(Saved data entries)

.....

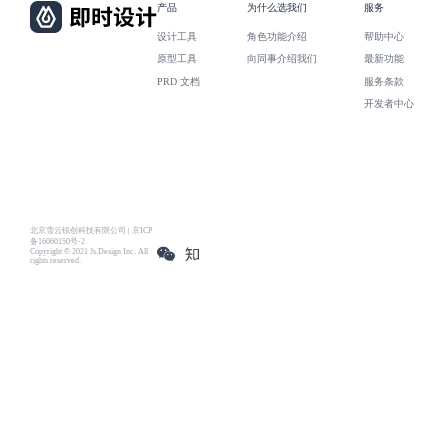
产品
为什么选我们
服务
设计工具
角色功能介绍
帮助中心
原型工具
向同事介绍我们
最新功能
PRD 文档
服务条款
开发者中心
北京雪云锐创科技有限公司 | 京ICP
备16060150号-2
Copyright © 2021 Js.Design Inc. All
rights reserved.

.....

To-do item → Write out every line of text in the material above word for word, leaving out the pictures.

Exercise answer →
产品
为什么选我们
服务
设计工具
角色功能介绍
帮助中心
原型工具
向同事介绍我们
最新功能
PRD 文档
服务条款
开发者中心
北京雪云锐创科技有限公司 | 京ICP
备16060150号-2
Copyright © 2021 Js.Design Inc. All
rights reserved.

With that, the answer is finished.